Comissão se reúne pra discutir safra de batatinha orgânica da região do Pólo da Borborema

Componentes SEDAP e vinculadas, AS-PTA, representações da Ecoborborema e do Pólo da Borborema se reuniram para discutir a safra de batatinha do território da Borborema.

A reunião aconteceu na tarde do dia 23 de agosto, no Sindicato dos Trabalhadores Rurais de Esperança, região do Brejo da Paraíba, e objetivou fazer um balanço dos trabalhos do plantio da batatinha inglesa agroecológica que, ao contrário da produção de variedades de feijão e milho, teve sua produção prejudicada em razão da insuficiência das chuvas para a produção da cultura, principalmente para a produção de sementes que requer qualidade superior que os produtos destinados ao mercado de consumo.

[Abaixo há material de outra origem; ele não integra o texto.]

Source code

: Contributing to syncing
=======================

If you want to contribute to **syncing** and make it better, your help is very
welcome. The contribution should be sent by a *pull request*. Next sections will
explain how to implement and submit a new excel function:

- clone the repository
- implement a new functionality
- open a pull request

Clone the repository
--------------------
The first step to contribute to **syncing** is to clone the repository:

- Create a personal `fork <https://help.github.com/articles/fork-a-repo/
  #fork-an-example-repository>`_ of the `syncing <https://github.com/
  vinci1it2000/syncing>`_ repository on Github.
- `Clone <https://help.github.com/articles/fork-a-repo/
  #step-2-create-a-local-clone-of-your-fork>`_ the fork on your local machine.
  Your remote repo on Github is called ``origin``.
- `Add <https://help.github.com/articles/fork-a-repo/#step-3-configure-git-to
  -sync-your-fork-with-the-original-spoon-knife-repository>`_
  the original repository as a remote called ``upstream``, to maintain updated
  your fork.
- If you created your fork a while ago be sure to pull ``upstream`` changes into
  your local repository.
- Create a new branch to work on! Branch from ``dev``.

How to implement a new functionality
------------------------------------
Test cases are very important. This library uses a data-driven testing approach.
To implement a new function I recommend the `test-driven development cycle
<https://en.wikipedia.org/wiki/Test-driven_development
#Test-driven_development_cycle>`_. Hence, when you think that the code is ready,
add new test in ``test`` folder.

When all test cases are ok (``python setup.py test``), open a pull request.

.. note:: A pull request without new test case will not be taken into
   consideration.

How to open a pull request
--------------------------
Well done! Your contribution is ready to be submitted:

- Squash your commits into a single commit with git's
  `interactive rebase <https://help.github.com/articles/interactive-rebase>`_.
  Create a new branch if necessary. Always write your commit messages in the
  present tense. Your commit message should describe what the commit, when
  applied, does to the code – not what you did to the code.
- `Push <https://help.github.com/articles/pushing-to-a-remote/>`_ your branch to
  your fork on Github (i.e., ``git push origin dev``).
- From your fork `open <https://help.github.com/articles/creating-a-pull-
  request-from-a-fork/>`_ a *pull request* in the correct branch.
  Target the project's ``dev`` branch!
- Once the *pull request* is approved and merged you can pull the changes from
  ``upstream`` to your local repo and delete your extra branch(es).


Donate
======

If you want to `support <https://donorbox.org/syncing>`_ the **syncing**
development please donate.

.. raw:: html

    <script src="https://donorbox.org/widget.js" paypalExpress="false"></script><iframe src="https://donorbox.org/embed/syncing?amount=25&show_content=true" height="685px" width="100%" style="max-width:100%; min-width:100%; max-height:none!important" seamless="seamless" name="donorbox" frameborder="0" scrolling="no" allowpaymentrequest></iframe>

Tema trabalhado no Programa Universo Rural do dia 24 e no Programa Domingo Rural do dia 26 de agosto com participação do componente do Pólo Sindical e das Entidades da Agricultura Familiar da Borborema, Nelson Ferreira dos Santos; com o coordenador da Emater regional Areia, Alto Martins da Costa e o representante da Ecoborborema e agricultor no município de Esperança, Orlando Soares Correa que falaram sobre a importância da retomada das atividades com a bataticultura e sobre os entreves nesta safra em razão das poucas chuvas para a produção da batata-semente.

Participante de nossos Programas via emissoras parceiras, Nelson Ferreira explicou que as entidades vêm discutindo as condições próprias para a produção da batatinha numa região que já teve amplo período de produção convencional a partir de pacotes tecnológicos que degradaram solos, empobreceram produtores e inviabilizaram a produção em toda a região fazendo com que as famílias agricultoras e entidades retomassem discussões e práticas para a retomada da cultura, desta vez com cultivos integrados e ecológicos. “Essa é uma comissão regional da Borborema que está discutindo a revitalização da batata inglesa como uma cultura que vem a ser mais um produto da agricultura familiar e já tivemos aí uma perda de quase 100% da batata-semente, do ano passado pra cá começamos com a ajuda do Governo do Estado que comprou a semente e repassou, mas tivemos o prejuízo que foi não poder contar com um inverno satisfatório para garantir a produção da batatinha-inglesa, tanto da batata-semente como da batata pra consumo que pode estar nas feiras agroecológicas e programas governamentais”, explica dizendo que as famílias vão continuar no processo de discussão de como multiplicar e ou guardar sementes para o plantio na safra 2013.

O componente da Emater, Alto Martins da Costa, explicou que a região conseguiu produzir diversas linhas de gêneros agrícolas, mas que o inverno foi insuficiente para a produção da batatinha tipo 1 e 2 e que as famílias agricultoras ficaram condicionadas a guardar a semente tipo 3 e 4 com a certeza de que a qualidade já fica um pouco comprometida para o plantio do próximo ano e que se no próximo ano as condições de tempo se repetirem a semente estaria degradada e comprometida. “Imagina 2013 com o mesmo regime de chuva desse ano, seria extinguir essa batata que o governo investiu aqui no Brejo e começar tudo do zero novamente, lamentavelmente, mas essa é a grande verdade”, explica aquele extensionista acrescentando que tudo é uma questão de limitação negativa das chuvas e que as experiências demonstram que a agroecologia é viável para a cultura da batatinha na região. “Eu não tenho a menor dúvida disso, a gente vê como os agricultores estão animados com essa questão da agroecologia, do uso dos produtos naturais, das caldas bordalesas, dos biofertilizantes que têm dado resultados muito bons e esse é o caminho”.

Orlando Soares Correia é agricultor agroecológico na Fazenda Assentamento Carrasco, em Esperança, e produz a batatinha como um dos produtos destinados às feiras agroecológicas de municípios da Borborema e garante que mesmo com as limitações das chuvas foi possível produzir batatinha com perfil de uso para o mercado de consumo. “Foi difícil começar, agora não está mais, plantamos no ano passado, lá no assentamento mesmo eu plantei e ela respondeu muito bem, esse ano ela está se adaptando muito bem ao clima e ela não vai dar uma qualidade muito boa como a gente esperava, mas pelo menos a semente está garantida e para as feiras não vai faltar esse ano”, argumenta.